Conflit entre les deux prétendants à l’élection présidentielle Ivoirienne. Plus de 30 morts et 110 blessés. Le gagnant officiel de l’élection est Ouattara.

Chronologie des événements :

  • dimanche 28 novembre 2010 : deuxième tour des élections entre Gbagbo et Ouattara
  • jeudi 2 décembre 2010 : proclamation officielle des résultats du deuxième tour par CEI (Commission Électorale Indépendante)
  • vendredi 3 décembre 2010 : Laurent Gbagbo est déclaré vainqueur par la Conseil constitutionnel ivoirien Le 10 Décembre 2010, le blocage au sein de la Commission électorale indépendante augmente les risques de violences. La tension monte et de fortes inquiétudes sont présentes pour la suite des événements.

Malgré les pressions exercées par certains gouvernements étrangers, la commission électorale laisse passer la date butoir de mercredi minuit sans publier les résultats, trois jours après le scrutin de dimanche 28 Novembre

Les appels se sont multipliés dans le monde pour que la CEI proclame enfin le nom du vainqueur du second tour entre le sortant Laurent Gbagbo et l’opposant Alassane Ouattara.
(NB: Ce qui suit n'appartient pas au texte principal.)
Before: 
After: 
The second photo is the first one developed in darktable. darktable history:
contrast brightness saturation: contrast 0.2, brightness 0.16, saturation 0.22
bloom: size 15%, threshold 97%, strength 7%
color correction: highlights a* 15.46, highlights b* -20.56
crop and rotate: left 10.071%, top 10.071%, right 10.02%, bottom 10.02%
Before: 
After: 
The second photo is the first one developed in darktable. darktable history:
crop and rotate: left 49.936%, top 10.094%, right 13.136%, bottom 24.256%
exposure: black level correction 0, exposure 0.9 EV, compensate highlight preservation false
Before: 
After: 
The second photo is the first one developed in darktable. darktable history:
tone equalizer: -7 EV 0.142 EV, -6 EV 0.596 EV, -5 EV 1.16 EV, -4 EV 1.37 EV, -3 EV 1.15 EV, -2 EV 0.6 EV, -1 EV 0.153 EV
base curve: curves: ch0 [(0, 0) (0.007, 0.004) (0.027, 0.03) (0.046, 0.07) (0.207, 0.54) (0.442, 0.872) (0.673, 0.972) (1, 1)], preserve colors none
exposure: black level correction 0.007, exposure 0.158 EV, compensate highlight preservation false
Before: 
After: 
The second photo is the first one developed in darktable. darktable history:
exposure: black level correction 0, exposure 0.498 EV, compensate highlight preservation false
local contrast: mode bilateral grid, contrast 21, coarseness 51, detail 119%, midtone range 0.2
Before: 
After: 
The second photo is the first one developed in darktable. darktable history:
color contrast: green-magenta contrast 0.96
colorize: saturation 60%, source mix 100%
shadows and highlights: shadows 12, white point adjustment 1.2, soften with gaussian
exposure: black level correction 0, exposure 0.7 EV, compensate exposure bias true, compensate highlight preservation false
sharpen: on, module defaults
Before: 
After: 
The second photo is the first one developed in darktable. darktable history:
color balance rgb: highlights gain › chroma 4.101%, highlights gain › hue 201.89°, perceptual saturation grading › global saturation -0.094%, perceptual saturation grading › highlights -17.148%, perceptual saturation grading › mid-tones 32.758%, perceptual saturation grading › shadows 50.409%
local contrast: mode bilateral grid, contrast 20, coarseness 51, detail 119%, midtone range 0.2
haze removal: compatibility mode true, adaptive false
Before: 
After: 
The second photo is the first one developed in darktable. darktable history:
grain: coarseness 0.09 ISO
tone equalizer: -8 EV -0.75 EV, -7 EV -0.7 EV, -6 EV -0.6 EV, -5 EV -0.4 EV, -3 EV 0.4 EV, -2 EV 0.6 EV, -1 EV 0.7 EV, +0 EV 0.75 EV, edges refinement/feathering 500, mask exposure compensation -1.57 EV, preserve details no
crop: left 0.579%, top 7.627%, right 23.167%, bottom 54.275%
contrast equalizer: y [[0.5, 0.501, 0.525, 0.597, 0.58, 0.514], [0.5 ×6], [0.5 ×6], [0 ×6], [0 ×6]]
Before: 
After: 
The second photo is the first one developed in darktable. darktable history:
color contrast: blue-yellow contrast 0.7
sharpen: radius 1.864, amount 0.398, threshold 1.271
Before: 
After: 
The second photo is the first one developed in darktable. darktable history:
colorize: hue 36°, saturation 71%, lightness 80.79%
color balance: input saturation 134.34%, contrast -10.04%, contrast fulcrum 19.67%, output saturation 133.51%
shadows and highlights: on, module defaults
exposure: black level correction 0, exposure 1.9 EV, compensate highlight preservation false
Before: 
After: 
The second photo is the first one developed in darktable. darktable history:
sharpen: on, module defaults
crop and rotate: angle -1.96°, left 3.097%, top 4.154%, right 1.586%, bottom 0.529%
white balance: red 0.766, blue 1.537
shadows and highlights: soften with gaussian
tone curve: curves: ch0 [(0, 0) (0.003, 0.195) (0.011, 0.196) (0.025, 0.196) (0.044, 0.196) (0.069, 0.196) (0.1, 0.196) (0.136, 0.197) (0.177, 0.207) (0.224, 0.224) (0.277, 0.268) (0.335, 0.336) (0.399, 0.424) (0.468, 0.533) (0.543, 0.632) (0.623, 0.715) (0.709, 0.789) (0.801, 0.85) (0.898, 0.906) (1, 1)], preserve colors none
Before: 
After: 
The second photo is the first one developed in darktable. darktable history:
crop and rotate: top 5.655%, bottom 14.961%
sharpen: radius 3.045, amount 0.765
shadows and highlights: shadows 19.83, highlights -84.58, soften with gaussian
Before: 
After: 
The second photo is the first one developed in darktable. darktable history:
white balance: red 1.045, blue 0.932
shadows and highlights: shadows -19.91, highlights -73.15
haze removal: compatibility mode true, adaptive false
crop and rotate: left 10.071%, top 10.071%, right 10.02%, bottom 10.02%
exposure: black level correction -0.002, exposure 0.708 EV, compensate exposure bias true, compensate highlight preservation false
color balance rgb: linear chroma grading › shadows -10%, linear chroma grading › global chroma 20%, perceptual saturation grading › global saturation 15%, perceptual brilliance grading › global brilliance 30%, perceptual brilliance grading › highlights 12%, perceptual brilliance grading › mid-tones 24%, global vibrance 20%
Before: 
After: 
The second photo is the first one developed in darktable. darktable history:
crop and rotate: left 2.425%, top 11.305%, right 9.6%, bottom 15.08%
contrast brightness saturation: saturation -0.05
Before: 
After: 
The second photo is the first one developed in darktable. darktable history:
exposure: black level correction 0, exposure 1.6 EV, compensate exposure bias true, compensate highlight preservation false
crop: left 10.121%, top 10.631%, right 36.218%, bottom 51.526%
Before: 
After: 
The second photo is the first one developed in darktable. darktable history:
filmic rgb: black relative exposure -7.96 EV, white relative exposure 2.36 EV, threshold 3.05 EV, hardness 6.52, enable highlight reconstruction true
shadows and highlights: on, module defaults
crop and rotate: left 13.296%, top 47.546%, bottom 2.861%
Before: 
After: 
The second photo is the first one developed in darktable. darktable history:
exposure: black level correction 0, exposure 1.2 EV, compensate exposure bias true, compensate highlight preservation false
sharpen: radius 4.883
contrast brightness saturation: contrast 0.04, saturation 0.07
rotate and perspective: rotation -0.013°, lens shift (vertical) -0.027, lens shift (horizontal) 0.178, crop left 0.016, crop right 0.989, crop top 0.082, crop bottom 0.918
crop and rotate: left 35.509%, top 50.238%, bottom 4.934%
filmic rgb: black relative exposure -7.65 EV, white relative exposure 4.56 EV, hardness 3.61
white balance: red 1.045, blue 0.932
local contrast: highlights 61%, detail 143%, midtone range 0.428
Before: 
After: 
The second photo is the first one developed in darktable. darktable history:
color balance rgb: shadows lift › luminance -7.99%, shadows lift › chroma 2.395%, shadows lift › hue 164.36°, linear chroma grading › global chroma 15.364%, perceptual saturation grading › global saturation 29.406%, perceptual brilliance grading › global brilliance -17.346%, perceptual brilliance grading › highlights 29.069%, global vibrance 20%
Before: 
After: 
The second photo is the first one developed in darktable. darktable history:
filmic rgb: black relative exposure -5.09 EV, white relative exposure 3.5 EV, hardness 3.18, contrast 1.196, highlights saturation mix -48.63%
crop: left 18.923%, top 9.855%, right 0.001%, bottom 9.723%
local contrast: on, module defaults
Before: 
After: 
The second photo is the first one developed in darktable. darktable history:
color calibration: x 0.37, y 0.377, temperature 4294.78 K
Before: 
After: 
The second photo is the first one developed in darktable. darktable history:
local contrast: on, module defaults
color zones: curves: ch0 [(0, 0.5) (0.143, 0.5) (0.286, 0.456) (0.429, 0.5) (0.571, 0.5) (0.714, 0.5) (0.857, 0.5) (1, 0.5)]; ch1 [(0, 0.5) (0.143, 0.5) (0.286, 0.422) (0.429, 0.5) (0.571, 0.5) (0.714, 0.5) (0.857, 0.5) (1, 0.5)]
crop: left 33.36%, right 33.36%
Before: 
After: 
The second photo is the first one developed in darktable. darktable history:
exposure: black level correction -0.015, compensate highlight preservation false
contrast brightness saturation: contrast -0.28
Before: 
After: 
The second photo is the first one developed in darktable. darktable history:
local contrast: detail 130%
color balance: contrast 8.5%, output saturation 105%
Premier bilan de la journée du 15 décembre2010

A l’issue de la journée du 15 décembre 2010, le bilan exact est difficile à établir : au moins 30 morts selon le camp Ouattara, 20 morts, dont dix parmi les forces gouvernementales, selon le camp Gbagbo, et au moins huit morts confirmés selon les enquêteurs d’Amnesty International.

Guillaume Soro, le «Premier ministre» de Ouattara, a dénombré 30 morts et environ 110 blessés parmi les civils dans différents quartiers d’Abidjan. Un projectile est par ailleurs tombé dans l’enceinte de l’ambassade des États-Unis à Abidjan, sans toutefois faire de gros dégâts ou de victime. Les combats ne concernent pas seulement Abidjan. Selon la presse ivoirienne, dans le centre du pays, à Tiébissou, des combats violents opposent l’ex-rébellion ivoirienne des Forces nouvelles et les forces armées favorables à Gbagbo. Plusieurs manifestants pro-Ouattara ont également été blessés par balles dans la capitale politique Yamoussoukro, lorsque l’armée a dispersé un cortège.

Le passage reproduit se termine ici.